El tribunal subraya que la privación del derecho a conducir está concebida como una inhabilitación temporal, según el artículo 47 del Código Penal. Este artículo establece que la imposición de esta pena «inhabilitará al penado para el ejercicio de ambos derechos durante el tiempo fijado en la sentencia». Así, la ley no contempla una suma de 'días de no conducción' que puedan repartirse, sino un periodo continuo de privación.
Fraccionamiento de la pena: una opción no contemplada por la ley
La sentencia señala que fraccionar el periodo de privación, permitiendo intervalos en los que el penado podría conducir, implicaría cambiar la pena de una inhabilitación temporal a un régimen de restricción intermitente. Esta modalidad no está prevista en la ley para esta pena y queda vedada por el principio de legalidad en ejecución, según el tribunal.

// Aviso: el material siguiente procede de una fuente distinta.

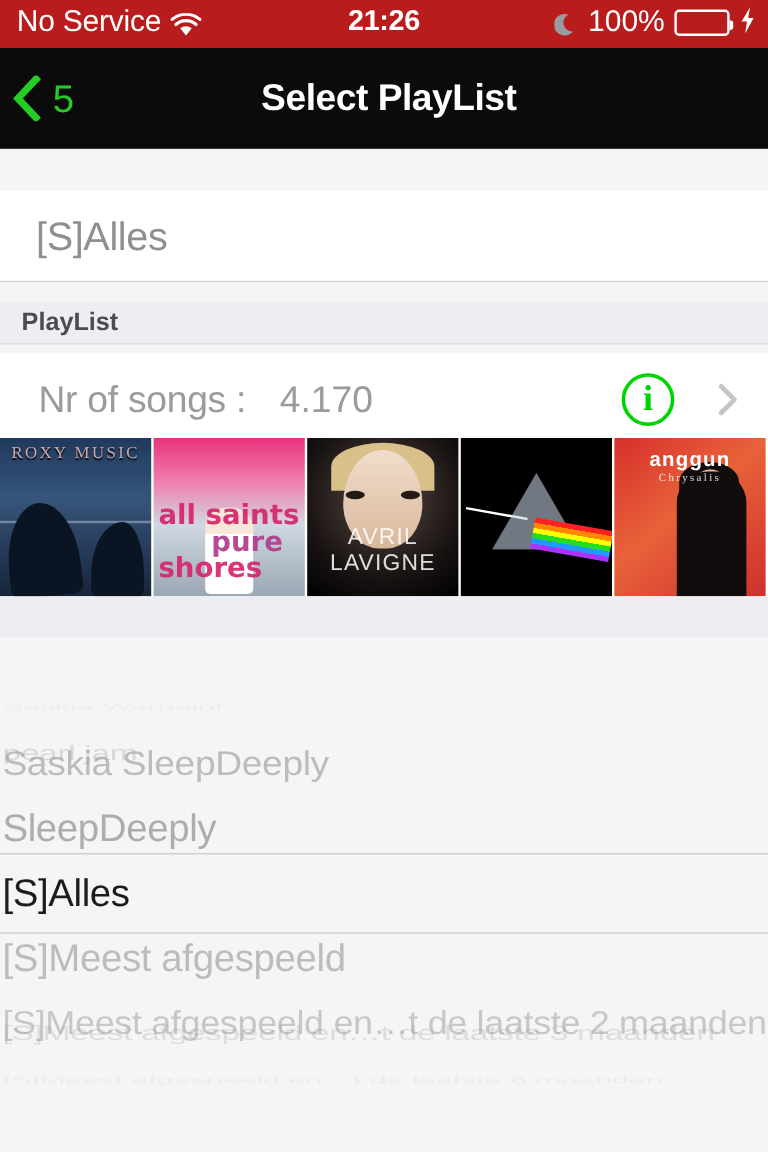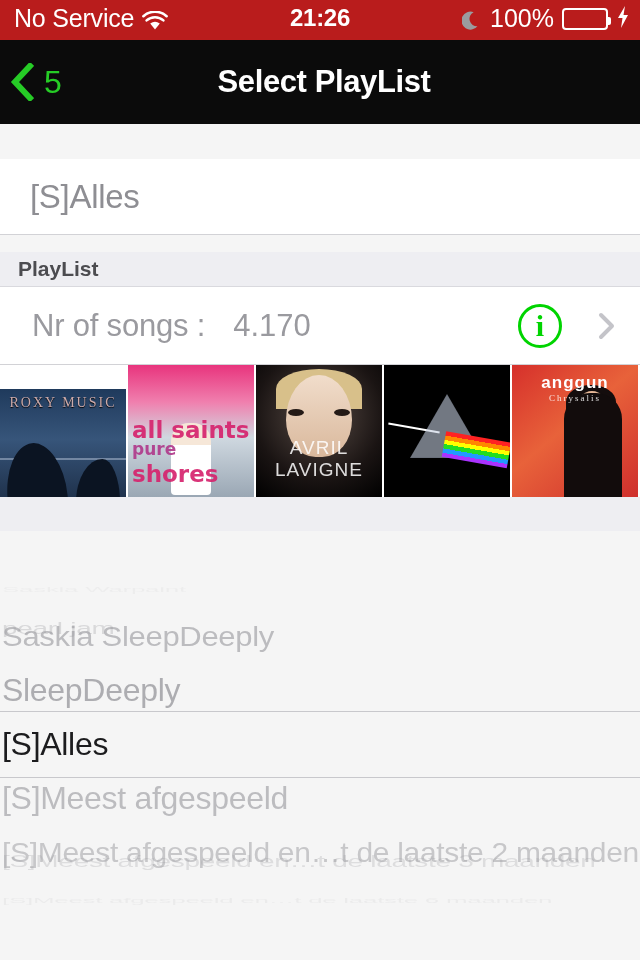--- a/index.html
+++ b/index.html
@@ -209,7 +209,7 @@
   </div>
 
   <div class="section-header" style="top:252px;">PlayList</div>
-  <div class="cell" id="songs-row" style="top:287px; height:78px;">
+  <div class="cell" id="songs-row" style="top:294px; height:78px;">
     <span id="songs-label">Nr of songs :</span>
     <span id="songs-value">4.170</span>
     <span id="info-button">i</span>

El artículo 384 del Código Penal, que sanciona la conducción tras haber sido privado del permiso por decisión judicial, se apoya en la idea de que, una vez declarada la privación, el penado queda excluido del derecho de conducir mientras esta esté vigente. Por lo tanto, reconducir la pena a un sistema de 'ventanas' o tramos alternos sería incompatible con el diseño legal.
El diseño procesal de ejecución ordena la retirada del permiso y su remisión a la autoridad administrativa. El artículo 794.2.ª de la LECRIM dispone que, en casos de privación del derecho a conducir, el Secretario judicial procederá a la retirada inmediata del permiso y remitirá un mandamiento a la Jefatura Central de Tráfico para que lo deje sin efecto hasta la extinción de la condena.
La sentencia rechaza la ejecución 'a la carta'
La sentencia se aplica a un caso en el que se desestimó el recurso de casación de un hombre condenado por un delito contra la seguridad vial a siete meses de multa y a la privación del derecho a conducir durante un año y tres meses. El condenado solicitaba un cumplimiento fraccionado de la pena, alegando su condición de conductor profesional y el impacto económico-laboral.
El tribunal responde que convertir la profesión del penado en razón para una ejecución 'a la carta' carece de cobertura en el Código Penal. Además, comprometería la igualdad en la ejecución de las penas y vaciaría de contenido la inhabilitación temporal, desplazando el enfoque de la sentencia hacia un calendario confeccionado por conveniencia particular.
La sentencia, a cargo del magistrado Pablo Llarena, indica que no se puede aceptar la objeción de que el ordenamiento admite formas de cumplimiento 'fraccionado' en otros casos, como el pago aplazado de multas. Sin embargo, nada de esto se aplica a la pena de privación del derecho a conducir, ya que no existe previsión legal para su cumplimiento por tramos.
La modulación pretendida supondría una alteración cualitativa del contenido de la pena, permitiendo que el penado condujera durante intervalos dentro del «tiempo fijado en la sentencia». Esto transformaría una inhabilitación temporal plena en una habilitación parcial intermitente, lo cual no está contemplado por el legislador y choca con el principio de legalidad en la ejecución y con la coherencia de la tutela del artículo 384.